| Provided records |
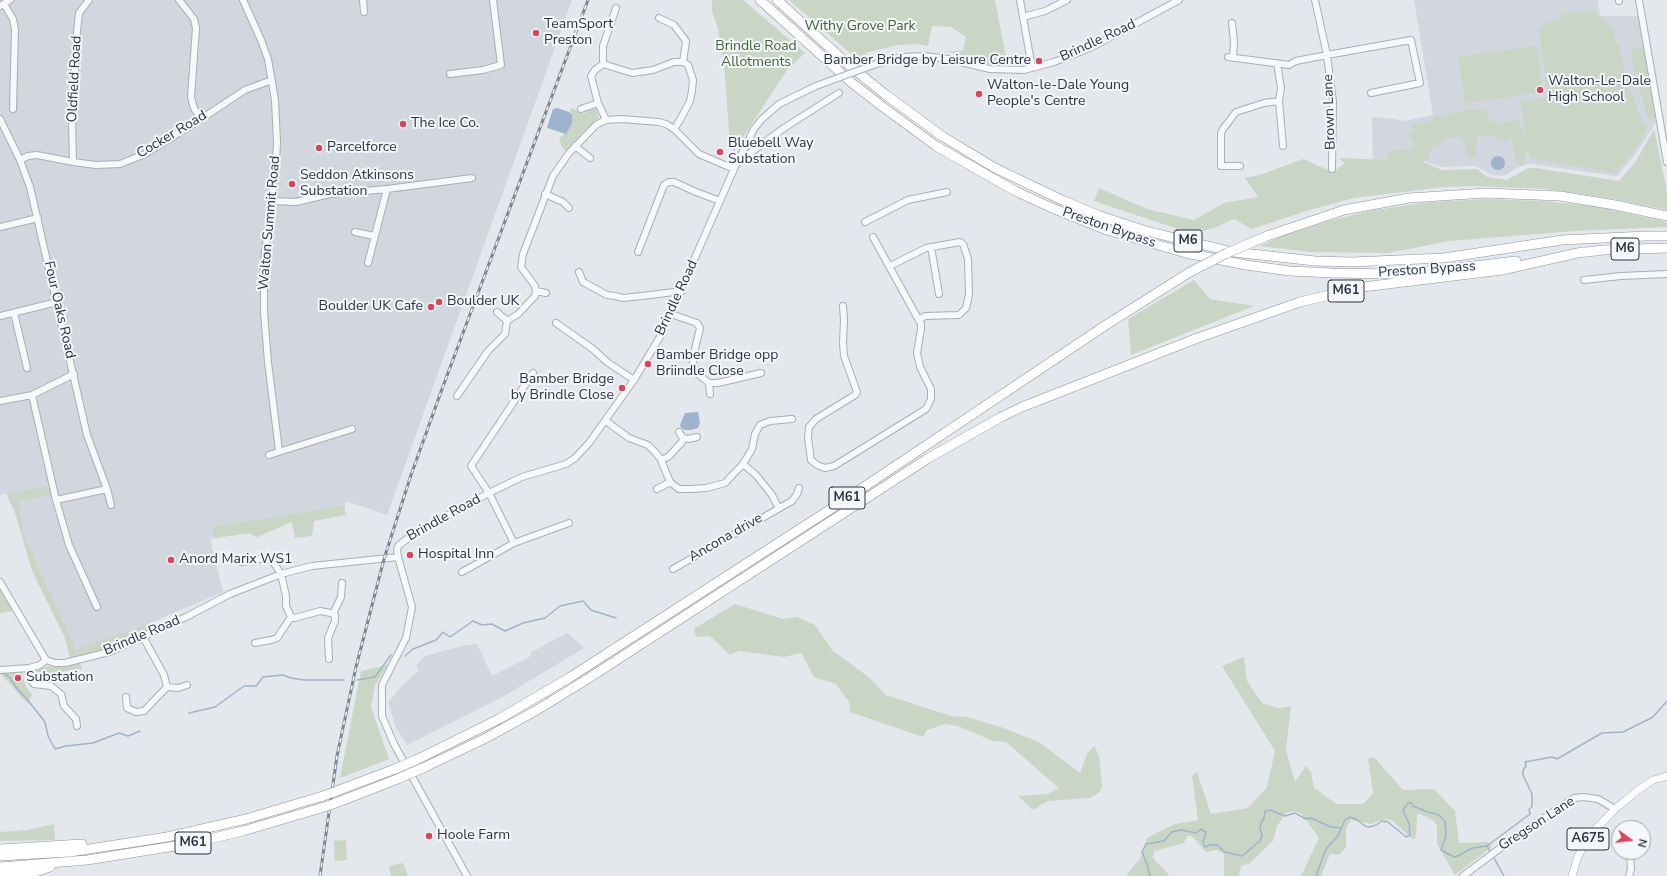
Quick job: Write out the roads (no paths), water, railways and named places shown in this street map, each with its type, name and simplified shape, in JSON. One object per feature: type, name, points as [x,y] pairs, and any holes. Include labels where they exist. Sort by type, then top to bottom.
[{"type":"highway","name":"Preston Bypass","points":[[760,0],[852,83],[936,146],[999,183],[1033,200],[1089,224],[1128,237],[1180,251],[1246,265],[1290,271],[1332,274],[1394,274],[1440,270],[1582,252],[1667,248]]},
{"type":"highway","name":"Preston Bypass","points":[[777,0],[880,90],[910,114],[942,136],[995,168],[1064,202],[1146,231],[1233,252],[1315,261],[1352,262],[1444,258],[1562,240],[1667,236]]},
{"type":"highway","name":"M61","points":[[0,856],[99,848],[191,833],[246,819],[323,796],[418,760],[500,719],[569,678],[840,503],[1112,322],[1190,272],[1227,252],[1266,236],[1351,209],[1409,198],[1486,193],[1560,196],[1615,205],[1667,216]]},
{"type":"highway","name":"M61","points":[[0,867],[62,863],[110,857],[188,844],[243,831],[321,808],[400,778],[484,739],[543,706],[926,459],[1001,417],[1022,407],[1195,339],[1300,302],[1363,287],[1502,270],[1582,252]]},
{"type":"highway","points":[[0,848],[100,843],[168,832],[191,833]]},
{"type":"highway","name":"M61","points":[[0,876],[35,872],[62,863]]},
{"type":"main road","name":"A675","points":[[1572,876],[1578,856],[1591,834],[1615,809],[1637,791],[1653,780],[1667,776]]},
{"type":"street","points":[[10,0],[2,5],[13,19],[12,110]]},
{"type":"street","name":"Oldfield Road","points":[[72,162],[72,119],[77,31],[79,13],[89,0]]},
{"type":"street","points":[[179,0],[192,16],[196,28],[191,97],[194,108],[201,119]]},
{"type":"street","name":"Walton Summit Road","points":[[243,0],[261,40],[276,100],[277,142],[264,262],[264,312],[268,362],[279,451]]},
{"type":"street","points":[[363,0],[364,12]]},
{"type":"street","points":[[450,74],[483,70],[501,65],[493,0]]},
{"type":"street","points":[[1020,0],[1032,68]]},
{"type":"street","points":[[1023,17],[1045,11],[1067,0]]},
{"type":"street","name":"Brindle Road","points":[[46,660],[55,664],[77,661],[109,652],[186,618],[230,594],[281,574],[312,566],[398,557],[397,549],[402,542],[489,493],[522,477],[566,464],[583,450],[606,421],[634,380],[661,335],[750,137],[760,120],[779,104],[816,86],[876,64],[902,57],[924,56],[944,58],[990,69],[1016,71],[1032,68],[1065,58],[1090,48],[1179,0]]},
{"type":"street","name":"Brown Lane","points":[[1315,0],[1327,54],[1333,102],[1332,169]]},
{"type":"street","points":[[1639,0],[1667,162]]},
{"type":"street","points":[[603,64],[603,46],[616,8]]},
{"type":"street","points":[[659,18],[674,25],[686,41],[683,62]]},
{"type":"street","points":[[1232,23],[1234,41],[1230,58],[1277,63],[1281,88],[1279,101],[1283,146]]},
{"type":"street","points":[[1327,54],[1411,40],[1420,83],[1371,93]]},
{"type":"street","name":"Brown Lane","points":[[1277,63],[1289,65],[1296,61],[1327,54]]},
{"type":"street","points":[[603,64],[632,73],[646,71],[674,62],[683,62],[688,65],[693,80],[692,91],[686,108],[674,129]]},
{"type":"street","points":[[603,64],[595,70],[591,76],[598,103],[606,120]]},
{"type":"street","name":"Cocker Road","points":[[20,160],[28,156],[38,155],[96,165],[120,164],[145,154],[245,90],[272,80]]},
{"type":"street","name":"Brindle Road","points":[[739,161],[784,128],[839,93]]},
{"type":"street","points":[[1240,166],[1221,166],[1222,133],[1225,122],[1236,112],[1264,103],[1279,101]]},
{"type":"street","points":[[581,109],[598,103]]},
{"type":"street","name":"Four Oaks Road","points":[[0,118],[20,160],[30,187],[87,435],[108,489],[111,504]]},
{"type":"street","points":[[507,320],[518,314],[535,296],[535,286],[521,267],[521,263],[545,194],[557,169],[575,146],[596,125],[606,120],[622,119],[659,122],[674,129],[699,154],[734,170]]},
{"type":"street","points":[[750,137],[761,144]]},
{"type":"street","points":[[1274,140],[1282,139]]},
{"type":"street","points":[[575,146],[590,158]]},
{"type":"street","points":[[271,201],[296,202],[330,194],[387,189],[472,178]]},
{"type":"street","points":[[638,252],[664,185],[669,182],[674,182],[720,201]]},
{"type":"street","points":[[368,263],[387,189]]},
{"type":"street","points":[[865,222],[908,200],[947,192]]},
{"type":"street","points":[[545,194],[563,202],[569,208]]},
{"type":"street","points":[[0,227],[38,218]]},
{"type":"street","points":[[355,232],[374,236]]},
{"type":"street","points":[[843,306],[844,320],[842,343],[844,356],[857,392],[855,395],[816,419],[809,427],[808,438],[811,460],[817,465],[825,468],[834,466],[926,408],[931,399],[932,394],[920,366],[917,353],[921,329],[919,320],[873,237]]},
{"type":"street","points":[[890,266],[926,248],[960,242],[964,244],[968,259],[968,302],[966,308],[959,315],[925,316],[919,320]]},
{"type":"street","points":[[931,247],[939,294]]},
{"type":"street","points":[[579,272],[583,282],[607,295],[623,298],[682,291]]},
{"type":"street","points":[[1584,280],[1621,276],[1667,274]]},
{"type":"street","points":[[536,291],[546,293]]},
{"type":"street","points":[[0,316],[57,302]]},
{"type":"street","points":[[497,312],[507,320]]},
{"type":"street","points":[[14,313],[27,368]]},
{"type":"street","points":[[671,314],[698,324],[700,328],[694,353],[693,366],[697,373],[709,382],[718,383],[760,373]]},
{"type":"street","points":[[457,396],[488,351],[505,334],[507,320]]},
{"type":"street","points":[[556,323],[593,349],[607,362],[634,380]]},
{"type":"street","points":[[514,543],[489,493],[471,466],[533,373]]},
{"type":"street","points":[[0,401],[32,395],[74,374]]},
{"type":"street","points":[[709,382],[710,394]]},
{"type":"street","points":[[32,395],[56,500],[69,545],[97,607]]},
{"type":"street","points":[[606,421],[629,438],[648,446],[656,453],[661,460],[670,482],[679,489],[706,488],[725,483],[743,464],[752,449],[760,425],[770,421],[792,419]]},
{"type":"street","points":[[269,455],[352,429]]},
{"type":"street","points":[[679,432],[683,438]]},
{"type":"street","points":[[683,438],[697,436]]},
{"type":"street","points":[[661,460],[668,457],[683,438]]},
{"type":"street","name":"Ancona drive","points":[[743,464],[756,475],[772,495],[778,507]]},
{"type":"street","points":[[657,489],[670,482]]},
{"type":"street","name":"Ancona drive","points":[[673,569],[778,507],[792,501],[799,488]]},
{"type":"street","points":[[56,500],[108,489]]},
{"type":"street","points":[[462,572],[514,543],[570,523]]},
{"type":"street","points":[[398,557],[412,607],[406,638],[382,685],[382,716],[394,744],[467,876]]},
{"type":"street","points":[[242,562],[265,558],[272,560],[281,574],[286,596],[286,606],[291,617]]},
{"type":"street","points":[[0,582],[46,660],[40,665],[28,668],[0,670]]},
{"type":"street","points":[[333,614],[341,597],[342,583]]},
{"type":"street","points":[[291,617],[295,618],[320,611],[333,614],[336,618],[328,638],[329,659]]},
{"type":"street","points":[[255,643],[277,638],[291,617]]},
{"type":"street","points":[[143,637],[164,675],[167,687]]},
{"type":"street","points":[[28,668],[31,680],[34,684],[51,686],[61,694],[64,706],[76,719],[77,726]]},
{"type":"street","points":[[167,687],[178,688],[187,685]]},
{"type":"street","points":[[126,697],[127,708],[136,712],[144,711],[167,687]]},
{"type":"street","points":[[76,719],[84,717]]},
{"type":"street","name":"Gregson Lane","points":[[1463,876],[1496,851],[1574,798],[1583,796],[1598,799],[1615,809]]},
{"type":"street","points":[[1629,876],[1631,869],[1630,860]]},
{"type":"water","points":[[557,108],[569,112],[572,115],[572,123],[566,134],[547,128],[553,109]]},
{"type":"water","points":[[1495,156],[1501,156],[1505,160],[1505,166],[1501,170],[1495,170],[1491,166],[1491,160]]},
{"type":"water","points":[[698,412],[700,423],[698,428],[685,430],[681,428],[680,425],[685,413]]},
{"type":"waterway","points":[[405,656],[413,649],[436,640],[443,632],[450,637],[473,621],[482,625],[492,624],[505,631],[523,623],[545,618],[560,606],[583,601],[591,610],[616,618]]},
{"type":"waterway","points":[[357,680],[375,677],[391,655]]},
{"type":"waterway","points":[[2,672],[10,678],[18,690],[45,722],[48,736],[55,749],[66,746],[93,743],[119,733],[128,736],[140,731]]},
{"type":"waterway","points":[[189,713],[215,707],[244,686],[256,686],[263,677],[283,675],[304,680],[344,680]]},
{"type":"waterway","points":[[1316,876],[1326,849],[1338,836],[1345,820],[1350,817],[1369,827],[1382,821],[1388,822],[1406,837],[1410,835],[1410,826],[1403,810],[1408,803],[1412,803],[1413,806],[1439,815],[1445,821],[1446,836],[1441,850],[1454,857],[1472,848],[1487,846],[1530,814],[1529,809],[1532,807],[1532,794],[1523,775],[1523,770],[1526,766],[1525,762],[1552,757],[1557,759],[1602,733],[1623,732],[1653,717],[1667,701]]},
{"type":"waterway","points":[[1150,876],[1142,852],[1146,844],[1164,841],[1172,832],[1181,830],[1196,833],[1201,829],[1206,832],[1203,842],[1205,847],[1217,845],[1225,852],[1242,856],[1260,841],[1262,835],[1260,829],[1265,811],[1270,810],[1285,816],[1295,813],[1306,819],[1311,818],[1331,827],[1341,828]]},
{"type":"waterway","points":[[1487,846],[1491,853]]},
{"type":"waterway","points":[[1493,856],[1504,876]]},
{"type":"railway","points":[[320,876],[337,756],[356,667],[384,559],[411,475],[442,389],[588,0]]},
{"type":"place","name":"TeamSport Preston","points":[[536,33]]},
{"type":"place","name":"Bamber Bridge by Leisure Centre","points":[[1039,61]]},
{"type":"place","name":"Walton-Le-Dale High School","points":[[1540,90]]},
{"type":"place","name":"Walton-le-Dale Young People's Centre","points":[[979,94]]},
{"type":"place","name":"The Ice Co.","points":[[403,124]]},
{"type":"place","name":"Parcelforce","points":[[319,148]]},
{"type":"place","name":"Bluebell Way Substation","points":[[720,152]]},
{"type":"place","name":"Seddon Atkinsons Substation","points":[[292,184]]},
{"type":"place","name":"Boulder UK","points":[[439,302]]},
{"type":"place","name":"Boulder UK Cafe","points":[[431,307]]},
{"type":"place","name":"Bamber Bridge opp Briindle Close","points":[[648,364]]},
{"type":"place","name":"Bamber Bridge by Brindle Close","points":[[622,388]]},
{"type":"place","name":"Hospital Inn","points":[[410,555]]},
{"type":"place","name":"Anord Marix WS1","points":[[171,560]]},
{"type":"place","name":"Substation","points":[[18,678]]},
{"type":"place","name":"Hoole Farm","points":[[429,836]]},
{"type":"park label","name":"Withy Grove Park","points":[[860,27]]},
{"type":"park label","name":"Brindle Road Allotments","points":[[756,56]]}]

| What you should do |
Copy each line containing the word "Bamber" from the data.

| Result |
{"type":"place","name":"Bamber Bridge by Leisure Centre","points":[[1039,61]]},
{"type":"place","name":"Bamber Bridge opp Briindle Close","points":[[648,364]]},
{"type":"place","name":"Bamber Bridge by Brindle Close","points":[[622,388]]},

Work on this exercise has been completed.